Data provided:

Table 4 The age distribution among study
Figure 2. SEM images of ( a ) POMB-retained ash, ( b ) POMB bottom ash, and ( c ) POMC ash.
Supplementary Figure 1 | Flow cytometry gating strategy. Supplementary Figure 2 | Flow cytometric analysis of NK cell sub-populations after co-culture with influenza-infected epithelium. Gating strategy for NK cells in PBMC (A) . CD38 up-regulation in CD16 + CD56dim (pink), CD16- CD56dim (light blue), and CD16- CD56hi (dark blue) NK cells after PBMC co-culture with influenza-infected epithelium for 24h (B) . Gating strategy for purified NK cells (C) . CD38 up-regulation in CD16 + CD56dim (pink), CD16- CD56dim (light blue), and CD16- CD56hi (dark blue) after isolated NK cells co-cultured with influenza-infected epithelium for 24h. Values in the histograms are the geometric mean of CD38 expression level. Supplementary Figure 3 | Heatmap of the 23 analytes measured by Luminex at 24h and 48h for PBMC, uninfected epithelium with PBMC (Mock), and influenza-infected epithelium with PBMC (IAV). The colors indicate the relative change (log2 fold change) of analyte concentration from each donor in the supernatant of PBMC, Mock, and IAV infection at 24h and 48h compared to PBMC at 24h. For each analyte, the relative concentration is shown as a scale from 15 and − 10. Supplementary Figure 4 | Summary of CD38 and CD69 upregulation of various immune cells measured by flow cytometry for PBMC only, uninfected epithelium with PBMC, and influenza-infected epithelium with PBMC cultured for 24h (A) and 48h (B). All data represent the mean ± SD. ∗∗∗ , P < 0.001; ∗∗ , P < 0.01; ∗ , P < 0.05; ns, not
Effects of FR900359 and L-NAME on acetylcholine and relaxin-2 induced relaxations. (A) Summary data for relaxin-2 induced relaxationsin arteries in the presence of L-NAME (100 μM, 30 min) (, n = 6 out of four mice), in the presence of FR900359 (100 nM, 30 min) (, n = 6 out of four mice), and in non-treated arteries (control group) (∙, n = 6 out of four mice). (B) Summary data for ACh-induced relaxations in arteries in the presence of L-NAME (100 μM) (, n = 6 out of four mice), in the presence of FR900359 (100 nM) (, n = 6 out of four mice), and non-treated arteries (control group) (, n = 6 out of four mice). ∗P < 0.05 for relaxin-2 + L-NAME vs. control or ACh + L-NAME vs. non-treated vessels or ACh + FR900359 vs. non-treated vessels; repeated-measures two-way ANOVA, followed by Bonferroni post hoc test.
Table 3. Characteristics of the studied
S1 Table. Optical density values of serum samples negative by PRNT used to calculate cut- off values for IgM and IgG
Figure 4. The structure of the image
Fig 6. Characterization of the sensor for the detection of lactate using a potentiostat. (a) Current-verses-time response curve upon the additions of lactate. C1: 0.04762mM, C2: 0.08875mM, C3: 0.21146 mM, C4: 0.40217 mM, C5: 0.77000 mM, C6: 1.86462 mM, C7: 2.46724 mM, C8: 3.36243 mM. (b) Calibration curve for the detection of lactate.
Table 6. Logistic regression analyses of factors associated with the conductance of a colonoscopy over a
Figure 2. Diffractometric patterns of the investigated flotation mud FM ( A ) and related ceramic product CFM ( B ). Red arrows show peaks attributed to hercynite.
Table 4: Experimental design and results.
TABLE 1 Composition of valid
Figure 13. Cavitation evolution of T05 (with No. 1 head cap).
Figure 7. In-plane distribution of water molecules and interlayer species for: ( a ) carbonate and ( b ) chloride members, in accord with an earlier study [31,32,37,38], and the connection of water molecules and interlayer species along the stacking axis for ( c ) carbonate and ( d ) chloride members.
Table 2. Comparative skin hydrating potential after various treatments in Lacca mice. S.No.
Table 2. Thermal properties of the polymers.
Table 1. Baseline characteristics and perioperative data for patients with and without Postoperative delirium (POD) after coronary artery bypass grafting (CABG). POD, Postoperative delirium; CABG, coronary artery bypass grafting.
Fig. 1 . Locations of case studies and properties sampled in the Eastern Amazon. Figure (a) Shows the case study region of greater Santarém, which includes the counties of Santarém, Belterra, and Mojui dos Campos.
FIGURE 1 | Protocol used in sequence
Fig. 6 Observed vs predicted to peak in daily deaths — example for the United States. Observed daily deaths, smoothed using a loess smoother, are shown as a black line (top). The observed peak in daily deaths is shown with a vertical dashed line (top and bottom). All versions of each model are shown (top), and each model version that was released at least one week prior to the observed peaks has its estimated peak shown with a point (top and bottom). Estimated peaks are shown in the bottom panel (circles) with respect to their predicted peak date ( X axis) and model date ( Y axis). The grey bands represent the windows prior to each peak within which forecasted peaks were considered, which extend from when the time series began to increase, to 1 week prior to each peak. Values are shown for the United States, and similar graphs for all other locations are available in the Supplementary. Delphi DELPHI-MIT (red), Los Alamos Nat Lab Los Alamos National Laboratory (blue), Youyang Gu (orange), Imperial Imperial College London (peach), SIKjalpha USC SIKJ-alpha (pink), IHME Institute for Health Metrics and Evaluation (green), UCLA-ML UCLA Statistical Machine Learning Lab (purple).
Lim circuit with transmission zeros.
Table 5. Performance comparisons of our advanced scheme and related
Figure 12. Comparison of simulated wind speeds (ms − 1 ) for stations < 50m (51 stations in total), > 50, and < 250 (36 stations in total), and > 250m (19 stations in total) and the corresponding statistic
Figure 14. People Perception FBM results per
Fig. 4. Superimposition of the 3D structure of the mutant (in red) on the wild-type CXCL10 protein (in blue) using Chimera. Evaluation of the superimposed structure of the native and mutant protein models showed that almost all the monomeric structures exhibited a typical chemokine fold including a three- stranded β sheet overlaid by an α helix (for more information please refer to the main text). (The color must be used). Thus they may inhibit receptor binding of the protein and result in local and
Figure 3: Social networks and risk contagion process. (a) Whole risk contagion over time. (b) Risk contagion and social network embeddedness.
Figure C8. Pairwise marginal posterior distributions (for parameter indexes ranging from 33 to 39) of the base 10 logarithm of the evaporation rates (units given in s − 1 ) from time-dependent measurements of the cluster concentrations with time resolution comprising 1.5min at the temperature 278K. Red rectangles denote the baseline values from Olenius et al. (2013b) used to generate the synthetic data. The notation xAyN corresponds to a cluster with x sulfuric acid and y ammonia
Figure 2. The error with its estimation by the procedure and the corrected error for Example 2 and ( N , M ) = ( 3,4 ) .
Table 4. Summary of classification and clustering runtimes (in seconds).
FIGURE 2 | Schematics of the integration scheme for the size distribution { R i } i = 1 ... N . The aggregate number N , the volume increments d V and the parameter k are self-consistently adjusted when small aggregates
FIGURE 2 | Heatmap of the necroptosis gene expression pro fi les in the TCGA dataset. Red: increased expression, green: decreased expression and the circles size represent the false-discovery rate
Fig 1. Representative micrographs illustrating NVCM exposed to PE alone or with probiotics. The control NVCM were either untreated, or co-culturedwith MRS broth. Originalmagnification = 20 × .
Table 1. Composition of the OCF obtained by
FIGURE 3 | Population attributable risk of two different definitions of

Exercise prompt: For this task, write out exactly the lines of the entries above, starting at the line with "Figure C8. Pairwise" and ending at the line with "FIGURE 2 | Schematics", both included, and no others.

Answer below:
Figure C8. Pairwise marginal posterior distributions (for parameter indexes ranging from 33 to 39) of the base 10 logarithm of the evaporation rates (units given in s − 1 ) from time-dependent measurements of the cluster concentrations with time resolution comprising 1.5min at the temperature 278K. Red rectangles denote the baseline values from Olenius et al. (2013b) used to generate the synthetic data. The notation xAyN corresponds to a cluster with x sulfuric acid and y ammonia
Figure 2. The error with its estimation by the procedure and the corrected error for Example 2 and ( N , M ) = ( 3,4 ) .
Table 4. Summary of classification and clustering runtimes (in seconds).
FIGURE 2 | Schematics of the integration scheme for the size distribution { R i } i = 1 ... N . The aggregate number N , the volume increments d V and the parameter k are self-consistently adjusted when small aggregates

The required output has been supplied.